Dr. Sylvio: A primeira de todas é - não deixar de sonhar. Porque o sonho é o combustível da alma. Principalmente dos advogados. É preciso que a gente se comprometa, ainda que através do sonho, com "o tempo melhor", "uma sociedade mais justa e fraterna". Em segundo, estudar permanentemente. Eu posso garantir que aos 80 anos, 58 anos de formado, eu talvez não passe um dia sem estudar Direito. Até porque Direito, hoje, é extremamente dinâmico. E se nós pararmos no tempo, no estudo do Direito, nos defasaremos em seis meses! Então é raro o dia em que eu não leia um Acórdão do Supremo, do Superior Tribunal - ou não leia um artigo jurídico. É, então, uma recomendação fundamental para os novos advogados. Se há uma profissão que exige, de quem a exerce, um compromisso diário com o estudo é o Direito!
Martha Wolff: Pensa-se que é a Medicina, mas é também assim com o Direito!
Dr. Sylvio: Ali a placa do consultório do meu pai! Que eu já lhes falei, que era médico. Essa placa é da década de 40, quando ele começou a praticar e exercer a Medicina. E o meu irmão, que também era médico, recebeu essa placa, após a morte do meu pai, como lembrança. E como meu irmão também morreu, agora eu então herdei a placa e fiz questão de exibi-la aqui no meu escritório, para fazer uma homenagem ao meu pai.
RW: Nós acreditamos na vida após a morte. Penso que a vida não se restringe só aqui.
Dr. Sylvio: Claro!
RW: Deus, com sua Infinita Sabedoria, age para de alguma forma conservar o que foi criado por Ele. O senhor concorda?

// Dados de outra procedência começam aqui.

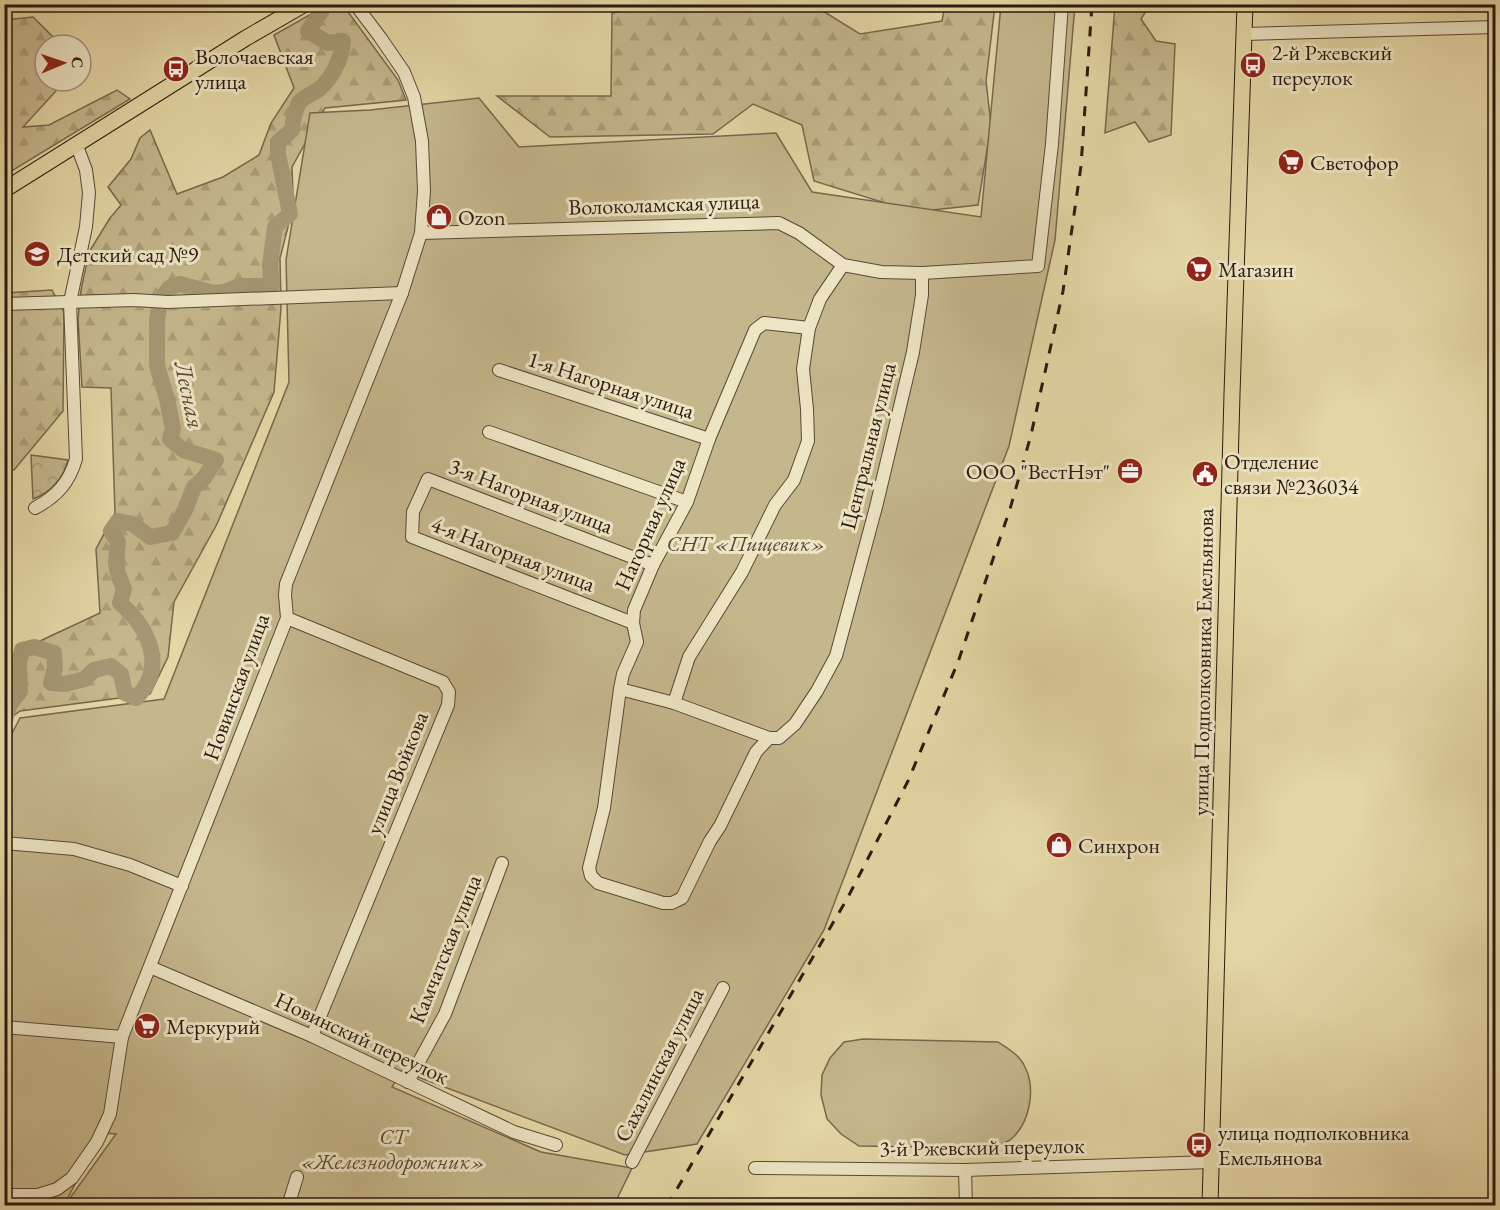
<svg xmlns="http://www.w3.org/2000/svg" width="1500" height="1210" font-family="'EB Garamond',serif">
<defs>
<pattern id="forest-firs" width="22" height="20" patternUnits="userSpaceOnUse" patternTransform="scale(1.5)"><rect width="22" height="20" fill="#c5b78c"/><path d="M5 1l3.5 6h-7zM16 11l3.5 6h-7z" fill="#a99d78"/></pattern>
<pattern id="park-crowns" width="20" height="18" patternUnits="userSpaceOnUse" patternTransform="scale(1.5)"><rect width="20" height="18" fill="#c5b78c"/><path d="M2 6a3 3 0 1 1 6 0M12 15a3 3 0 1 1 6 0" fill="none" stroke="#a99d78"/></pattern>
</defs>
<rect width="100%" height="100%" fill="#e5d7a6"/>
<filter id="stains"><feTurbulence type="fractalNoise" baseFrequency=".00333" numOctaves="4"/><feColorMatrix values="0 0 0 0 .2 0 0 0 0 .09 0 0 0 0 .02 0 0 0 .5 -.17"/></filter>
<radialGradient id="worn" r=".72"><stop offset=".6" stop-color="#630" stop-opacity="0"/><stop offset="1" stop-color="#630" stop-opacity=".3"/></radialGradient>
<g fill="url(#forest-firs)" stroke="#77684e" stroke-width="1.5">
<polygon points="724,4 823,11 860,34 942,21 945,5 995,5 986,81 991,125 978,205 914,212 814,181 802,125 753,104 713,134 550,137 497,96 611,96 612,13 628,10"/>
<polygon points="327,5 343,5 398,80 406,100 325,108 292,167 293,196 288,227 280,258 281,308 274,392 217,524 174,602 168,657 150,694 20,711 5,722 4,662 42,640 100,613 96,549 115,513 111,388 82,387 78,319 81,290 89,252 110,218 121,205 108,187 131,159 140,138 150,130 177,194 223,177 259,155 271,123 294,88 274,35"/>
<polygon points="1115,5 1150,5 1141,19 1156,41 1175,44 1171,135 1149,142 1135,122 1105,133"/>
<polygon points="33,17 55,39 58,45 45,45 45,81 65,81 23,127 49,125 117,90 130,99 5,175 5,20"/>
<polygon points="52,290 64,312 63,411 14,470 5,470 5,293"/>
</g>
<path fill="url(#park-crowns)" stroke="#77684e" stroke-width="1.5" d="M 31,455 L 68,460 C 63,479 51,492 33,499 Z"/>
<g fill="#c5b78c" stroke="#77684e" stroke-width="1.5">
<polygon points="1001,5 1075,5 1055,240 1009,446 824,930 697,1144 625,1155 402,1071 392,1087 541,1152 632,1168 614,1205 65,1205 116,1134 102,1133 64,1205 5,1205 4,743 7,743 20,718 164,699 289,382 286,260 310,113 370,110 479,98 519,147 776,133 812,192 981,217"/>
<path d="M 863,1039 L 998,1042 C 1008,1049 1020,1055 1025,1067 C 1036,1089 1030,1124 1010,1140 C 1005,1143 998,1145 993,1148 L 859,1146 L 841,1134 L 827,1119 L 821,1095 L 822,1075 L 830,1058 L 844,1042 Z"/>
</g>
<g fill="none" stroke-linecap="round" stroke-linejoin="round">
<path stroke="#a59773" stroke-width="16" d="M 4,722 L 10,704 L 20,691 L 19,662 L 22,650 L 34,647 L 54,653 L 55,668 L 51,683 L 65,684 L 85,679 L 94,670 L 111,666 L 121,674 L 125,693 L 136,698 C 168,667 148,627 120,603 L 124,589 L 118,574 L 116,563 L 118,542 L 111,531 L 118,521 L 133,524 L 150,537 L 172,533 L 185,510 L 194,487 L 204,478 L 216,460 L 183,450 L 170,439 L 173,429 L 167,399 L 157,366 L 157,320 L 160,301 L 169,288 L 180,284 L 214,293 L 224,292 L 240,286 L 272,286 L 270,265 L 275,227 L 290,214 L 278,154 L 278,142 L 292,130 C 293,122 294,111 299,103 C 303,97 312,94 318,90 C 332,79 342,58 343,41 L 328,43 L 308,31 L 323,9 L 322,4"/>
<defs>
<g id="minor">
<polyline points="1244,34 1496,27"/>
<polyline points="421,233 779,223 799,233 843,265 881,272 922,273 1038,266 1052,144 1062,4"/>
<polyline points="4,304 134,300 168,302 402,293"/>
<polyline points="499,370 709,439"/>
<polyline points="489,432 687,502"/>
<path d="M 35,508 C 57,496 69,483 76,459 L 70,302 L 86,227 L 89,193 L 86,170 L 77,146"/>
<polyline points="287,618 443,682 449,692 448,705 312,1036"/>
<polyline points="633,623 412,537 413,512 428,479 653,565"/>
<polyline points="620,689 674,703 769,738 779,738 795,724 817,691 836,656 876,507 913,352 922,295 922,273"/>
<polyline points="674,703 689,657 742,572 775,505 794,480 808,441 807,409 803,369 809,328 820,299 843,265"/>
<polyline points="769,738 756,752 720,826 710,841 682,898 672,903 663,903 598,883 591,876 589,868 604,808 620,689 623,674 637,642 633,623 634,610 653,565 687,502 709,439 755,330 764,323 809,328"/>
<polyline points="4,843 74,849 130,865 182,886"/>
<polyline points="150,967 312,1036 514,1132 556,1145"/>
<polyline points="4,1027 122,1037"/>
<polyline points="408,1082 445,1014 502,863"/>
<polyline points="632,1162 723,988"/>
<polyline points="755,1168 965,1170 1211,1162"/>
<polyline points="965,1170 966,1206"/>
<polyline points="4,1195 38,1195 57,1189 72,1178 97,1142 110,1114 122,1037 287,618 285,595 286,584 402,293 421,233 424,191 422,141 414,97 404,72 380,37 355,4"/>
<polyline points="288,1206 297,1177"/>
</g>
<g id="major">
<polyline points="4,190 246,38 305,4"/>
<polyline points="1210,1206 1232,394 1245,4"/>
</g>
</defs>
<use href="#minor" stroke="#584935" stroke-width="14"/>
<use href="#major" stroke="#291a0f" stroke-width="17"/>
<use href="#minor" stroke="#eee5c5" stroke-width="12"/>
<use href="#major" stroke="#e5d7a6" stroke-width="15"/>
<polyline stroke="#291a0f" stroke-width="3" stroke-dasharray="10 10" stroke-linecap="butt" points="667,1206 847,899 908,781 958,662 1010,509 1031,435 1063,291 1081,166 1092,4"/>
</g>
<defs>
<symbol id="bus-disc" viewBox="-11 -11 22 22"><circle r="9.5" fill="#8f2418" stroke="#eee5c5"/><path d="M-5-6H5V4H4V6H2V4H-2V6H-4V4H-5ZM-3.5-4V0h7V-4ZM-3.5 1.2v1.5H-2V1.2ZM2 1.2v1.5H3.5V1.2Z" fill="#fff"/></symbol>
<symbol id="supermarket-disc" viewBox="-11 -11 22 22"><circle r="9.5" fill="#8f2418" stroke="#eee5c5"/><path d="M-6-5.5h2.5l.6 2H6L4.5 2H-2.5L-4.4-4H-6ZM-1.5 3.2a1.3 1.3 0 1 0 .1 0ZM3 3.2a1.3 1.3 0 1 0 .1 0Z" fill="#fff"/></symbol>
<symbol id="shop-disc" viewBox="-11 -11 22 22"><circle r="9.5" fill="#8f2418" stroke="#eee5c5"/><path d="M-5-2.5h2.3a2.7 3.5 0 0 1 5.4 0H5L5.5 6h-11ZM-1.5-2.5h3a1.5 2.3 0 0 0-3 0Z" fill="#fff"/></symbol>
<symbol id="school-disc" viewBox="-11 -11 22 22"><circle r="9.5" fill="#8f2418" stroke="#eee5c5"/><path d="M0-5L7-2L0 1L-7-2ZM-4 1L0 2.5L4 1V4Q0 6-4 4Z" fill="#fff"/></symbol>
<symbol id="office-disc" viewBox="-11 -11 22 22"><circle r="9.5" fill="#8f2418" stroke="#eee5c5"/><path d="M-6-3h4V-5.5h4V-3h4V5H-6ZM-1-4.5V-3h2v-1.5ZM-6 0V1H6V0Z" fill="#fff"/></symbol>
<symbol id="civic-disc" viewBox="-11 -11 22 22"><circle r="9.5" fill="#8f2418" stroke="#eee5c5"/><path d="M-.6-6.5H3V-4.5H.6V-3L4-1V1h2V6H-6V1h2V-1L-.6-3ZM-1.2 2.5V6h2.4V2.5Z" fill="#fff"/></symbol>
</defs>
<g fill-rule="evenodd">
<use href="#bus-disc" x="1238" y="50" width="30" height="30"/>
<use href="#bus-disc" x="161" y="54" width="30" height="30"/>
<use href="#supermarket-disc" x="1276" y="147" width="30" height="30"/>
<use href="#shop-disc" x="424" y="202" width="30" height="30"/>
<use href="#school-disc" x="22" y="239" width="30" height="30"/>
<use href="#supermarket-disc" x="1184" y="254" width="30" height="30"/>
<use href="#office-disc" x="1115" y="456" width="30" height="30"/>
<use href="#civic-disc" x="1190" y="459" width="30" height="30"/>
<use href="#shop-disc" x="1044" y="830" width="30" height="30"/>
<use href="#supermarket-disc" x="132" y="1011" width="30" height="30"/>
<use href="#bus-disc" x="1184" y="1130" width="30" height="30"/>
</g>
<g text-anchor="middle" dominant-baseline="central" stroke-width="6" stroke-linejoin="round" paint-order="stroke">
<g font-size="22" fill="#291a0f" stroke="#eee5c5" text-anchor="start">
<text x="1272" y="52">2-й Ржевский<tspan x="1272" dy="25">переулок</tspan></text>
<text x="195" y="56">Волочаевская<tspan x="195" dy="25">улица</tspan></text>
<text x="1310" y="162">Светофор</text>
<text x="458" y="217">Ozon</text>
<text x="57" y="254">Детский сад №9</text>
<text x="1218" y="269">Магазин</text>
<text x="1224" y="461">Отделение<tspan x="1224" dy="25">связи №236034</tspan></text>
<text x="1110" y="471" text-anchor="end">ООО "ВестНэт"</text>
<text x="1078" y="845">Синхрон</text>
<text x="166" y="1026">Меркурий</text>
<text x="1218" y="1132">улица подполковника<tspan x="1218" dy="25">Емельянова</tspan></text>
</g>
<g font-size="22" fill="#291a0f" stroke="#eee5c5">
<text transform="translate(664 204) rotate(-2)">Волоколамская улица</text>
<text transform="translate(611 385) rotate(18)">1-я Нагорная улица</text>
<text transform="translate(868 446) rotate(-76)">Центральная улица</text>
<text transform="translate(531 496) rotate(21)">3-я Нагорная улица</text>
<text transform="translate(650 524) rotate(-66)">Нагорная улица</text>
<text transform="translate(513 554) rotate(21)">4-я Нагорная улица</text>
<text transform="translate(1203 662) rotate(-89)">улица Подполковника Емельянова</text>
<text transform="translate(236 687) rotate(-70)">Новинская улица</text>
<text transform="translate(397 773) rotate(-68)">улица Войкова</text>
<text transform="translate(445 949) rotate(-68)">Камчатская улица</text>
<text transform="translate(362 1038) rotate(25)">Новинский переулок</text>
<text transform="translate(659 1065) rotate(-63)">Сахалинская улица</text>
<text transform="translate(982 1147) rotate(-1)">3-й Ржевский переулок</text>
</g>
<g font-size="22" font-style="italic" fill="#584934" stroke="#eee5c5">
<text x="746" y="543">СНТ «Пищевик»</text>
<text x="393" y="1136">СТ<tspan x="393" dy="25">«Железнодорожник»</tspan></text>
</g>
<g font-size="24" font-style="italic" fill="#5b4c37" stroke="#eee5c5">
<text transform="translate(190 395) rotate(78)">Лесная</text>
</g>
</g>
<rect width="1500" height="1210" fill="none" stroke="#e5d7a6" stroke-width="24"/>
<rect x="6" y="6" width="1488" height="1198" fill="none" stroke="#291a0f" stroke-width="3"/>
<rect x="12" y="12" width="1476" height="1186" fill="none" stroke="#291a0f" stroke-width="1.5"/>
<g transform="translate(63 63) rotate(88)"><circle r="28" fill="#eee5c5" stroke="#9f947c" stroke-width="1.5"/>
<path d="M0-4.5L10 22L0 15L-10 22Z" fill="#8f2418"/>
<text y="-9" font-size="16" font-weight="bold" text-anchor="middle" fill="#291a0f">С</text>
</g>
<rect width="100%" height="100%" filter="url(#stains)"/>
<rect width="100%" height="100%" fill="url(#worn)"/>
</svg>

Dr. Sylvio: Claro, sem dúvida! Eu sou católico praticante. E também acredito na vida após a morte.
RW: Eu tenho essa convicção e certeza interior. E uma das formas de as pessoas continuarem, é através de suas obras. Estas são eternizadas para as futuras gerações. E isso o senhor com certeza contribuiu muito!
Dr. Sylvio: Muito obrigado!
RW: Eu sou fã número um do senhor.
Dr. Sylvio: Fico muito sensibilizado e agradecido.
RW: A Equipe Wolff agradece e fica honrada com a sua entrevista.
Dr. Sylvio: Eu que agradeço, não esperava esta homenagem. Vou levá-los até a porta.